Tourismus in Rüsselsheim

Stadtrundgang

Von der Rüsselsheimer Festung über das Opel-Hauptportal zum Mahnmal

 

Der Rüsselsheimer Stadtrundgang beginnt an der Festung, in der sich das preisgekrönte Rüsselsheimer Museum befindet. Hier sieht man eine Ausstellung, die das Leben im handwerklich-bäuerlichen Rüsselsheim über das 1. Fließband 1924 bis hin zur neueren Geschichte nach 1945 darstellt.

 

Weiter geht es zu den Opelvillen.
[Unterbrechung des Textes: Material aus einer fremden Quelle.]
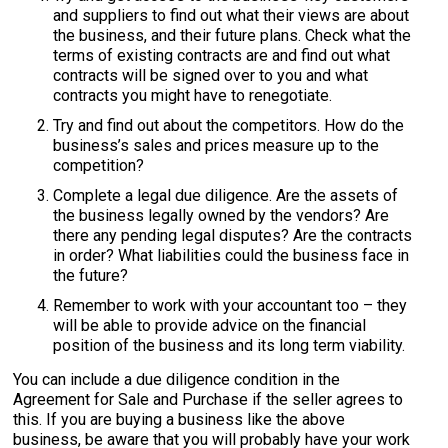
and suppliers to find out what their views are about
the business, and their future plans. Check what the
terms of existing contracts are and find out what
contracts will be signed over to you and what
contracts you might have to renegotiate.
Try and find out about the competitors. How do the
business’s sales and prices measure up to the
competition?
Complete a legal due diligence. Are the assets of
the business legally owned by the vendors? Are
there any pending legal disputes? Are the contracts
in order? What liabilities could the business face in
the future?
Remember to work with your accountant too – they
will be able to provide advice on the financial
position of the business and its long term viability.
You can include a due diligence condition in the
Agreement for Sale and Purchase if the seller agrees to
this. If you are buying a business like the above
business, be aware that you will probably have your work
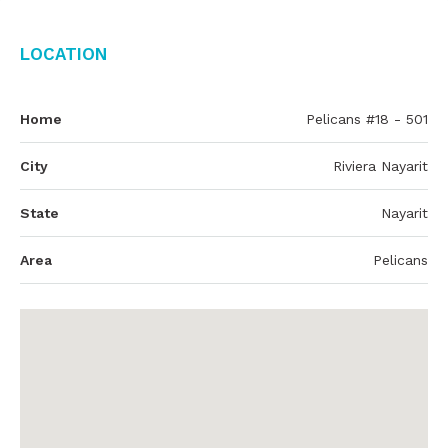
Location
Home
Pelicans #18 - 501
City
Riviera Nayarit
State
Nayarit
Area
Pelicans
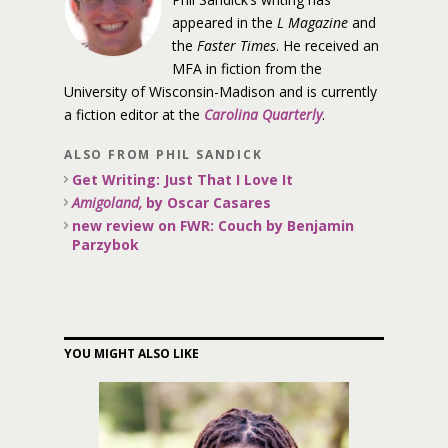
appeared in the
L Magazine
and
the
Faster Times
. He received an
MFA in fiction from the
University of Wisconsin-Madison and is currently
a fiction editor at the
Carolina Quarterly
.
ALSO FROM PHIL SANDICK
Get Writing: Just That I Love It
Amigoland,
by Oscar Casares
new review on FWR: Couch by Benjamin
Parzybok
YOU MIGHT ALSO LIKE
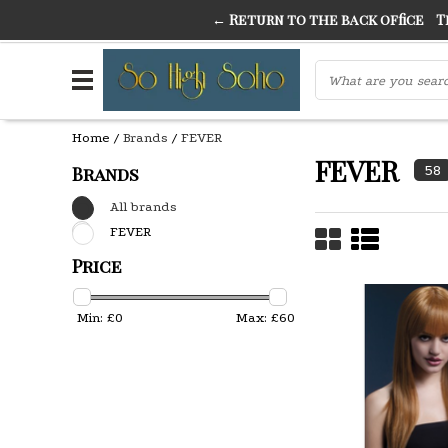
← Return to the back office
Thi
THE FINEST FANCY DRESS IN TOWN
SO HIGH SI
Home
/
Brands
/
FEVER
FEVER
58
Brands
All brands
FEVER
Price
Min: £
0
Max: £
60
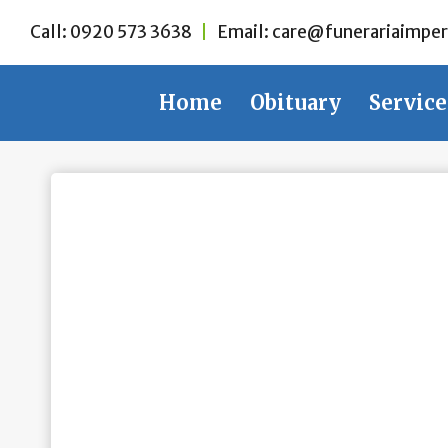
Skip
Call:
0920 573 3638
|
Email:
care@funerariaimper
to
content
Home
Obituary
Service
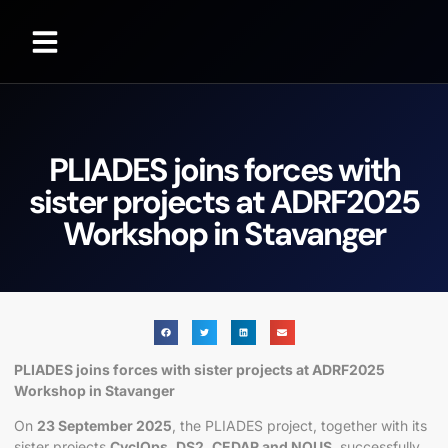
PLIADES joins forces with
sister projects at ADRF2025
Workshop in Stavanger
PLIADES joins forces with sister projects at ADRF2025
Workshop in Stavanger
On
23 September 2025
, the PLIADES project, together with its
sister projects
CyclOps, DS2, CEDAR and NOUS
, successfully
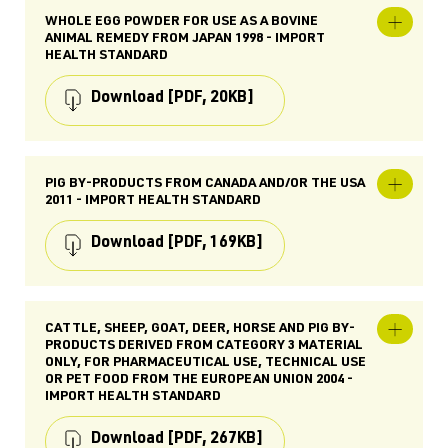
WHOLE EGG POWDER FOR USE AS A BOVINE
Expand
ANIMAL REMEDY FROM JAPAN 1998 - IMPORT
Whole
HEALTH STANDARD
egg
powder
for
Download
[PDF, 20KB]
use
as
a
bovine
TYPE
animal
remedy
Import Health Standard (IHS)
PIG BY-PRODUCTS FROM CANADA AND/OR THE USA
Expand
from
2011 - IMPORT HEALTH STANDARD
Pig
Japan
SUBJECTS
By-
1998
Food for Animals, Japan, Importing, Ingredients
Products
-
Download
[PDF, 169KB]
for Animal Food, Agricultural Compounds &
from
Import
Veterinary Medicines (ACVM), Pet Food, Veterinary
Canada
Health
and/or
Medicines
Standard
the
keywords: poueggic.jap, animal health, globigen
TYPE
USA
88, spray dried, yolks, whites, supplements,
Import Health Standard (IHS)
2011
CATTLE, SHEEP, GOAT, DEER, HORSE AND PIG BY-
Expand
animal feed
-
PRODUCTS DERIVED FROM CATEGORY 3 MATERIAL
Cattle,
SUBJECTS
Import
ONLY, FOR PHARMACEUTICAL USE, TECHNICAL USE
sheep,
PUBLISHED
Health
Ingredients for Animal Food, Food for Animals,
goat,
OR PET FOOD FROM THE EUROPEAN UNION 2004 -
Standard
24 Jul 1998
Canada, Importing, United States of America,
deer,
IMPORT HEALTH STANDARD
Food, Pet Food
horse
LAST UPDATED
and
06 Sept 2025
Download
[PDF, 267KB]
pig
RELATED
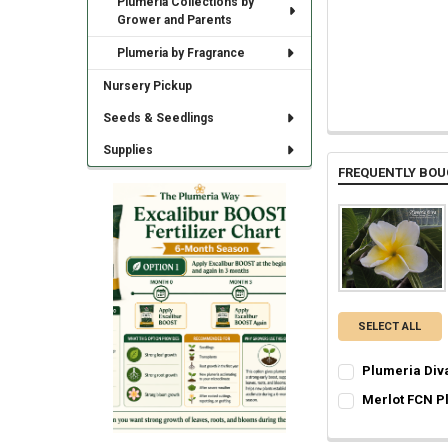
Plumeria Collections by
Grower and Parents
Plumeria by Fragrance
Nursery Pickup
Seeds & Seedlings
Supplies
FREQUENTLY BOU
SELECT ALL
Plumeria Div
SELECT ONE:
REQ
Merlot FCN P
Grafted Plumer
SELECT ONE:
REQ
Rooted Plumeri
Grafted Plumer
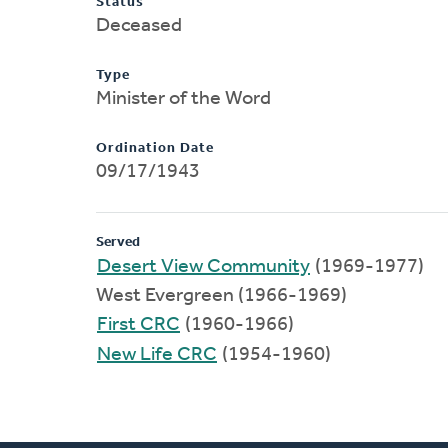
Status
Deceased
Type
Minister of the Word
Ordination Date
09/17/1943
Served
Desert View Community
(1969-1977)
West Evergreen (1966-1969)
First CRC
(1960-1966)
New Life CRC
(1954-1960)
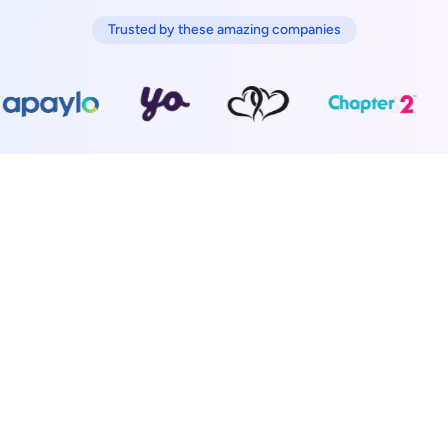
Trusted by these amazing companies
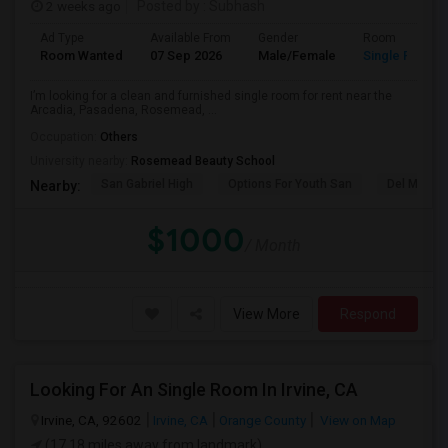
2 weeks ago
Posted by
: Subhash
Ad Type
Available From
Gender
Room
Room Wanted
07 Sep 2026
Male/Female
Single Room
I’m looking for a clean and furnished single room for rent near the
Arcadia, Pasadena, Rosemead, ...
Occupation:
Others
University nearby:
Rosemead Beauty School
San Gabriel High
Options For Youth San
Del Mar Hi
Nearby:
$1000
/ Month
View More
Respond
Looking For An Single Room In Irvine, CA
Irvine, CA, 92602
Irvine, CA
Orange County
View on Map
(17.18 miles away from landmark)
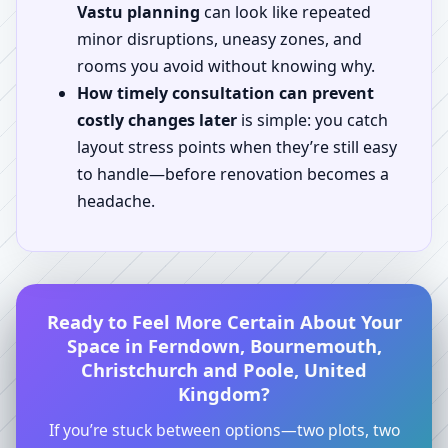
Vastu planning
can look like repeated
minor disruptions, uneasy zones, and
rooms you avoid without knowing why.
How timely consultation can prevent
costly changes later
is simple: you catch
layout stress points when they’re still easy
to handle—before renovation becomes a
headache.
Ready to Feel More Certain About Your
Space in Ferndown, Bournemouth,
Christchurch and Poole, United
Kingdom?
If you’re stuck between options—two plots, two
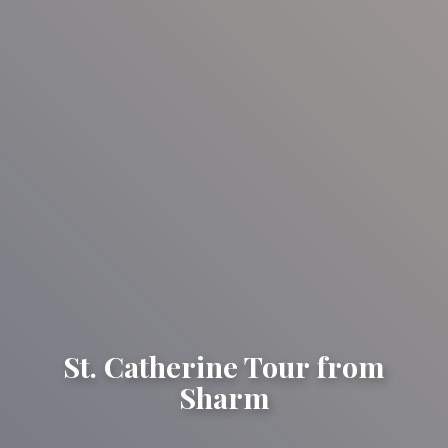
St. Catherine Tour from
Sharm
Zu sehen sind hier eine Villa in der Architektur des Historismus mit Elementen des Jugendstils und die zweite Villa in der Mischung aus klassizistischer und Bauhaus-Architektur.

 

Vorbei geht es dann am Palais Verna, einem Palais im Stil des Klassizismus.

 

Danach lädt der englische Stadtpark (Verna-Park) zum Flanieren ein. In dem Rüsselsheimer Landschaftsgarten befindet sich eine "Künstliche Mühle", die Parallelen zur Eremitage in Le Hameau im Park von Versailles aufweist.

 

Es geht nun zum Barockhaus am Maindamm. Das Haus ist ein typisches Beispiel für die Barockarchitektur mit Mansarddach und symmetrischem Fassadenaufbau.

 

Die nächste Station ist das Leinreiter-Denkmal direkt am Main. Es erinnert an die Zeit, als die Schiffe mit Pferden flussaufwärts gezogen wurden.

 

Danach geht es weiter zum Marktplatz. Hier sieht man die Stadtkirche im Übergangsstil von Spätbarock zum Klassizismus. Das Rathaus und den Marktplatz gestaltete in den 50er Jahren Professor Gruber. Auf dem Platz befindet sich zudem der Gewerbebrunnen.

 

Auf dem Löwenplatz erinnert ein Kunstwerk an die erste Werkstatt Adam Opels. Eine Stahlplatte in der Größe von 3,60 mal 5,40 Metern zeigt die Fläche und den Standort der ehemaligen Werkstatt, in der Adam Opel mit der Produktion von Nähmaschinen begann. Auf der Platte wird das heutige Opelwerk in Rüsselsheim reliefartig mit polierten Edelstahlplatten im Maßstab 1:2000 dargestellt.

 

Die nächste Station ist der Europa-Brunnen. Die Sage vom Raub der Europa inspirierte den Künstler zur Gestaltung.

 

Nach wenigen Metern erreicht man das denkmalgeschützte Opel-Hauptportal, das Industriearchitektur vom Klassizismus bis zum Bauhaus zeigt.

 

Ein Mahnmal zum Gedenken an sechs amerikanische Soldaten, die im Zweiten Weltkrieg in Rüsselsheim gelyncht wurden, hat die Initiative Forum Urbanum an der Grabenstraße im Bereich der Einmündung Taunusstraße errichtet. Eine von nächtlichen Bombardierungen aufgebrachte Menschenmenge überfiel am 26. August 1944 acht amerikanische Soldaten. Sechs von ihnen wurden getötet, zwei überlebten. Die Initiative Forum Urbanum hat einen Teil der Mauer rekonstruiert, an der der Mord stattgefunden hat. Dort erinnern auch Bilder an die acht amerikanischen Soldaten.